The other half of static assets is your favorite, money. Moons, POCOs, and sov upgrades generate isk for the group or the individual members. All groups need some source of income, although the exact method can vary. IMO It can be simplified into two major categories, organization income and individual income. Moons and POCOs provide varying levels of income to the organization that owns them. Sov improvements increase the amount of income that individual pilots can make (and organization if they tax).
All the toasted ships need to be paid for somehow, either by the pilots themselves or by the organization through a ship replacement program. How a group does it can swing either way depending on their situation. I live in Syndicate which is garbage for making isk on an individual level, most of us rely on indy/trade alts for personal income. However, my alliance has a respectable number of moons and POCOS paying into our 80-100% SRP. So the alliance makes up for the shitty space by subsidizing the members’ losses. When we were in Curse it was the opposite. N3 owned all the valuable moons but ratting+plexes were better and we had access to good mission agents, so we could more easily afford to soak up personal losses.

Large sov-holders on the other hand, get to have both and then some. They have upgraded space for their members, moons for the alliance, and renters(the biggest earner) for the coalition. They also control moons and POCOs well outside their own areas, as it is easy for them to jump/bridge the distance and blob any local entities that might want them. Almost all R64s and most R32s in lowsec and NPC null are owned by the large coalitions because what the hell is the local pirate corp gonna do against 50 supercarriers?

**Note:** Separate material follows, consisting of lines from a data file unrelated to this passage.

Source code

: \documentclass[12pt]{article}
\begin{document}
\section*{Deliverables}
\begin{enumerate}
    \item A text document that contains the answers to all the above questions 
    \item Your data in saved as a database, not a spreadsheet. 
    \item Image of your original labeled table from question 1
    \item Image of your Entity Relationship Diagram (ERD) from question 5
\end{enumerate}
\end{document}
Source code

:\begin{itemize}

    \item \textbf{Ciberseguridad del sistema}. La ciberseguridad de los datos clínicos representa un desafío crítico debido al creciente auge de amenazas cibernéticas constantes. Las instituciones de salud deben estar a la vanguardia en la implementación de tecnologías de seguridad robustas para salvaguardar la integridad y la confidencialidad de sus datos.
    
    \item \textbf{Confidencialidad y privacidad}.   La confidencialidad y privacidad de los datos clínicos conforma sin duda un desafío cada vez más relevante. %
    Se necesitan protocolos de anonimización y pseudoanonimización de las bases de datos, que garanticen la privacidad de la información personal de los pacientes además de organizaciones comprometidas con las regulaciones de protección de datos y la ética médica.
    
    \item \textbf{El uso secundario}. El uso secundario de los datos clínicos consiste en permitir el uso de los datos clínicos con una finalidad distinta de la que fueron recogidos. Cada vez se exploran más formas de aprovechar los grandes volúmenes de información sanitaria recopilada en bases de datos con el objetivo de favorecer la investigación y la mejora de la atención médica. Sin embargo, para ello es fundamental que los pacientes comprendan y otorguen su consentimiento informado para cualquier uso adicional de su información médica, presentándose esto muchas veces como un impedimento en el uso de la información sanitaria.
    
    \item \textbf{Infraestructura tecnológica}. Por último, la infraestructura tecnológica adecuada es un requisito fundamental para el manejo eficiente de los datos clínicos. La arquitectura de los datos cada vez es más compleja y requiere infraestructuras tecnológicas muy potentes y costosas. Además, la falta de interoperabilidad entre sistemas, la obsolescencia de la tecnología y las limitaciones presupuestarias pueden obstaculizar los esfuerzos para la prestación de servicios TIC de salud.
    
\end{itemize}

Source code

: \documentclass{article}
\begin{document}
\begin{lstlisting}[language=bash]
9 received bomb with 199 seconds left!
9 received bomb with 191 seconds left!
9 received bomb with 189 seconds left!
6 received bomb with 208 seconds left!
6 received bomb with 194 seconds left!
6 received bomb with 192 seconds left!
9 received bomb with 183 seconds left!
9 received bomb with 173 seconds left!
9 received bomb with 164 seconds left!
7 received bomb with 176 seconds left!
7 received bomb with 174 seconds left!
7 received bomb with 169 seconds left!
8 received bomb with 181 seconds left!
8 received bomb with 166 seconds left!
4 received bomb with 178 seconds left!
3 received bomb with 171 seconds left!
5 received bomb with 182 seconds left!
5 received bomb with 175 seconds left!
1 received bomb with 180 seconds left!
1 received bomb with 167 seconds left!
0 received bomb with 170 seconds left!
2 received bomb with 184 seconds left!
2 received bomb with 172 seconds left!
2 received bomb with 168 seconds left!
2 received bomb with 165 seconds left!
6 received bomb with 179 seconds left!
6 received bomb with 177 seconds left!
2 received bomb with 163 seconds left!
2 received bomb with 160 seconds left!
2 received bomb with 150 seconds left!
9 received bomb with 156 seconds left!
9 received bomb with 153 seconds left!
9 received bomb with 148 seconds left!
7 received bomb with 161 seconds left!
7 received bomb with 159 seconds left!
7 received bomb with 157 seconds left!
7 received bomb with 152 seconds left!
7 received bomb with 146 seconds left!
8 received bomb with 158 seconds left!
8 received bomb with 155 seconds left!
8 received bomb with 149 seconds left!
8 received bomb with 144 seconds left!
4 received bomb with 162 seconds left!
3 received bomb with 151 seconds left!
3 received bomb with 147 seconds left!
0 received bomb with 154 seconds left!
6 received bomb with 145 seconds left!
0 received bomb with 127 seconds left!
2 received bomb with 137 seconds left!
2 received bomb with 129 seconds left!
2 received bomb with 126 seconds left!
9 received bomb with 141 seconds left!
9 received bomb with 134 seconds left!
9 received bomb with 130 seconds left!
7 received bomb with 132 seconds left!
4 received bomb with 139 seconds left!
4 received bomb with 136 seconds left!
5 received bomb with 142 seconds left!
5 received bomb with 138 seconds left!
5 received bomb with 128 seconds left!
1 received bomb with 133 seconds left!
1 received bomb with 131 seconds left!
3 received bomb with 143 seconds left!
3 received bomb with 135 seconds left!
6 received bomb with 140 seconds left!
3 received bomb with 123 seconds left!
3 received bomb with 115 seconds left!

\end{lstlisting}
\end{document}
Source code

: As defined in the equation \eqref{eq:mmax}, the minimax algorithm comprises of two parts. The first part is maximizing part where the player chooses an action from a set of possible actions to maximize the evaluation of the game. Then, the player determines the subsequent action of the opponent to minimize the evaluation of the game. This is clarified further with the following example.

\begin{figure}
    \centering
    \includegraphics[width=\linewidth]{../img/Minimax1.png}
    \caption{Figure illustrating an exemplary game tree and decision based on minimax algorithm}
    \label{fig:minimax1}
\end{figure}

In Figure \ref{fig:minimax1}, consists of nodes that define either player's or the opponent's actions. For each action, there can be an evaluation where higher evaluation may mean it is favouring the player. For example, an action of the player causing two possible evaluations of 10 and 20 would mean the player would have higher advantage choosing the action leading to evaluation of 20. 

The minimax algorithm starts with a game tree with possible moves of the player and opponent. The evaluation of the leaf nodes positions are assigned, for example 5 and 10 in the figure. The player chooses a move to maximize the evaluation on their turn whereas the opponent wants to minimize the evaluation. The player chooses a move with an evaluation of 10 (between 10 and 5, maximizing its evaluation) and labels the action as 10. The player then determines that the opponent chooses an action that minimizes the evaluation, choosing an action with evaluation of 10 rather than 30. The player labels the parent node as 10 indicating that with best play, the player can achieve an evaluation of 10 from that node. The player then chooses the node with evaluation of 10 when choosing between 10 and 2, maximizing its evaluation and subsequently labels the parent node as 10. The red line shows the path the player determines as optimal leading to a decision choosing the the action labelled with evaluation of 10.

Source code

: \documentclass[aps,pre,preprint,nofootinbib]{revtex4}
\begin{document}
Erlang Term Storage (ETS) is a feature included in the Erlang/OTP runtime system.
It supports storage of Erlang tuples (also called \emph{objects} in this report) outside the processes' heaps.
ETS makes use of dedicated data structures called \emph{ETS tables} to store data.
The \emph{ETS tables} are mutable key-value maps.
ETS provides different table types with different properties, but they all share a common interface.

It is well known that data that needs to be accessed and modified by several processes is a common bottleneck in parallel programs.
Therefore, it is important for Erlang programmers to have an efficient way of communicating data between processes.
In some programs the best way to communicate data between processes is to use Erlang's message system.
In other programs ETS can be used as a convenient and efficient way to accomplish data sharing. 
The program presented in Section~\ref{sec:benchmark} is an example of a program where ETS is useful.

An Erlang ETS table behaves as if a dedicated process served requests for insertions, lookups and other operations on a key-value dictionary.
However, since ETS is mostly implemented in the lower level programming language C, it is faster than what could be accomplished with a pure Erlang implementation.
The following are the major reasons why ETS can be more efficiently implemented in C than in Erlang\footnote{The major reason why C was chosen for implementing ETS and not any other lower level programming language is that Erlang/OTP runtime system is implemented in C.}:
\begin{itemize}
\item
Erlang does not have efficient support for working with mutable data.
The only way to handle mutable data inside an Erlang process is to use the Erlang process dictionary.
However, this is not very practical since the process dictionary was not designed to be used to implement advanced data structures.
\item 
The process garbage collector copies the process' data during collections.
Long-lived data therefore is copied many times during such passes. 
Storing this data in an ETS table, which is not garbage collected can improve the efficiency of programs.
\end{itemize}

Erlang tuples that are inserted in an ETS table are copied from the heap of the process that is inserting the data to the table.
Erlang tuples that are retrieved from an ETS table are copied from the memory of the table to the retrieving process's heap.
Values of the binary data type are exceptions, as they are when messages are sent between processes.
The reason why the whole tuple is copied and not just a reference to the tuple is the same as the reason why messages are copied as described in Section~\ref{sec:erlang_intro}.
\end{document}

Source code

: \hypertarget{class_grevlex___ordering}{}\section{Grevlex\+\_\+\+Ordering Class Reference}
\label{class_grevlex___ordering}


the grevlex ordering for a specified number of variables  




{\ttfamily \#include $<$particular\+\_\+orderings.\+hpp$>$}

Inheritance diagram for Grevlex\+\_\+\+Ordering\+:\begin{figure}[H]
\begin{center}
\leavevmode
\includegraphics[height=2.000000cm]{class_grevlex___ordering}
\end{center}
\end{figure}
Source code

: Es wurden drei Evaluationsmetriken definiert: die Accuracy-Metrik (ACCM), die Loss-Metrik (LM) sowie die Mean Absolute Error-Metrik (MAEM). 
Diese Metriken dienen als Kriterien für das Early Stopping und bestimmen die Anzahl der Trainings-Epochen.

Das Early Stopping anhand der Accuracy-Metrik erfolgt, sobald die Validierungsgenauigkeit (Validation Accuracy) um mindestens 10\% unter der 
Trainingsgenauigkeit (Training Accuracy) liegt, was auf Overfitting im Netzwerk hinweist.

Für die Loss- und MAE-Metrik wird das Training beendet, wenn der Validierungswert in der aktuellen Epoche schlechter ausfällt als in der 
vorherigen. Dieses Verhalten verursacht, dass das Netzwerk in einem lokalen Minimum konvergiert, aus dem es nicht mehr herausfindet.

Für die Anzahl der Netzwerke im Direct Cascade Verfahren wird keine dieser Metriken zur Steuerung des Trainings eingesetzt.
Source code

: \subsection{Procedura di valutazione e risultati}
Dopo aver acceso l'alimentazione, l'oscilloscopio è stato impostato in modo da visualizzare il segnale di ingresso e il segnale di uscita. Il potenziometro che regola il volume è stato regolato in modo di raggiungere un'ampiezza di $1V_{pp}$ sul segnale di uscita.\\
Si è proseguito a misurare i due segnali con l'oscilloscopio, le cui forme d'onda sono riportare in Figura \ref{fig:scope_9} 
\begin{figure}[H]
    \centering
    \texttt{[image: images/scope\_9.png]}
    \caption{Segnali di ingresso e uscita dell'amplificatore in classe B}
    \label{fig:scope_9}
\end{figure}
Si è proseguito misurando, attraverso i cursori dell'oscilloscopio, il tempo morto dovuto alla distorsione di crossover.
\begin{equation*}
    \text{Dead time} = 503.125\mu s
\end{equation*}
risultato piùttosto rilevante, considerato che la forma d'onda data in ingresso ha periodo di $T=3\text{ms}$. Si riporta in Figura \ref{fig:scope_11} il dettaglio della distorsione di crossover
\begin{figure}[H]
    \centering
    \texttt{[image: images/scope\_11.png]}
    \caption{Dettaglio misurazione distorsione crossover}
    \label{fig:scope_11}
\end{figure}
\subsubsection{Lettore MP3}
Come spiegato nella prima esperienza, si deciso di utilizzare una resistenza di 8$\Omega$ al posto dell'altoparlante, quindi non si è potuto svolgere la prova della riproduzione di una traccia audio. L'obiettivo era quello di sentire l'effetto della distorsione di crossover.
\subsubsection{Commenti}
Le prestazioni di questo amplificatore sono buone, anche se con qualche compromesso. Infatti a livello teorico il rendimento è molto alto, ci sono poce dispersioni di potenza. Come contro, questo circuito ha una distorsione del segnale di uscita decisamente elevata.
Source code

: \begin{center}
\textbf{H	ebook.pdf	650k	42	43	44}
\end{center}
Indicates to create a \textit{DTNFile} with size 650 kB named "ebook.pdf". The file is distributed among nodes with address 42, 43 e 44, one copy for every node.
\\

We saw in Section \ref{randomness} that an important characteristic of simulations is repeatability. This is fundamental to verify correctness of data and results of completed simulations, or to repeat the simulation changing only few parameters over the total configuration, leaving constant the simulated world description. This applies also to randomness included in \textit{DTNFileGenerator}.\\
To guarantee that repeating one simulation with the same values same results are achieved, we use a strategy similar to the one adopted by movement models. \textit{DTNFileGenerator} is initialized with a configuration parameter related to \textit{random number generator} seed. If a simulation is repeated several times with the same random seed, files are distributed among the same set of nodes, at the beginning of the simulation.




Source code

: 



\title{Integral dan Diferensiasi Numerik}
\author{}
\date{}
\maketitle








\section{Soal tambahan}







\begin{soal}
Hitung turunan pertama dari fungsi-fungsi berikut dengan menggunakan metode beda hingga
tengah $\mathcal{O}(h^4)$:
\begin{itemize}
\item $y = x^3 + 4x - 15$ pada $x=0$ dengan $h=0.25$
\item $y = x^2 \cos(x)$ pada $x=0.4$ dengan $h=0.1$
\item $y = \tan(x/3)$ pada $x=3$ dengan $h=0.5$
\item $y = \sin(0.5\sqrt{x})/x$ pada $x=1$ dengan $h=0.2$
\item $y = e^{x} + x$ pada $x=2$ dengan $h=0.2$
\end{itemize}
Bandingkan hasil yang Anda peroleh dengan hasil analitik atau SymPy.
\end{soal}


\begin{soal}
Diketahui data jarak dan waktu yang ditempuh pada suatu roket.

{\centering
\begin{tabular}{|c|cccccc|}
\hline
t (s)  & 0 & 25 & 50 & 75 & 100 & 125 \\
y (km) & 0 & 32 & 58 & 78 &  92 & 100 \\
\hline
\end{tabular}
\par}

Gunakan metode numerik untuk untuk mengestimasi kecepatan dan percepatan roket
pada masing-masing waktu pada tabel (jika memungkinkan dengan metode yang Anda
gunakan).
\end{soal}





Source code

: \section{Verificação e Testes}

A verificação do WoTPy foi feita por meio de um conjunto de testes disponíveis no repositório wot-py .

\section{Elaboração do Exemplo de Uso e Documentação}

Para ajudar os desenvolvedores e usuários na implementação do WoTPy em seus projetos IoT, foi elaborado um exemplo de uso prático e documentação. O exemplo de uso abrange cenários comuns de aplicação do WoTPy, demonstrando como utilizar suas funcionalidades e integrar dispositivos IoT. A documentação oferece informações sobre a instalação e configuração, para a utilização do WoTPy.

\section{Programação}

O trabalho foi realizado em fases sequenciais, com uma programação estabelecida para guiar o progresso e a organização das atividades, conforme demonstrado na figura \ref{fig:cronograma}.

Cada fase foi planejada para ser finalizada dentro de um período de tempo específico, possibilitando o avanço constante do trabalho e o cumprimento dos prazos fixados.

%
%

Well that turned into quite the rambling novel. The weekend needs to start already.

Anonymous said...

Well, it is true that Killboard statistics are worth crap.
The more parties get involved in a single kill the more the KB gets inflated as EVERY SINGLE participating pilot gets the full worth of the ship loss.
What is the consequence? Flying in large enough fleets to get "easy" kills in order to polish up KB statistics. I know dozens of people who woudln't survive even a fair 1-1 duel as they are simply F1 pushers, but they live in lowsec and are proud to be "eevil piwates"... They have mission running and mining alts in highsec, in order to make up for the losses. They can't operate with their main chars in hisec as they have -10.00. But they laugh at "carebears" and link their killboard, where people who understand EVE mechanics see that those cowards operate in fleets of 15-50 nad kill inly fleets up to 5 ships. They even hunt T1 frigates in T3 fleets. How crappy is that?
They live in lowsec, but the most they can do there, besides roaming in zerg fleets, is belt ratting... lol, thwey don't even have the power to do Lv5 missions as they will be hotdropped by PL or TEST...

But, and Gevlon, there you come again to the wrong conclusion. Sov has its worth, simply because CCP made it that way. Some regions in Nul are so OP, it is unbelievable, as reaching it as non-blu is almost impossible. So, nulbrats can rat there 24/7 in blingy shinies without ever having to fear neuts. Intelchats work fine and deffleets are up.
So individuals can make a couple hundred million ISK a day in a few hours. Risk/reward? BS!!!

That is why everybody is whining! Once you get to this point, there is no way "newcomers" gonna take it away from you.
And inflicting losses on individuals doesn't effect that in any way. Sad, but true.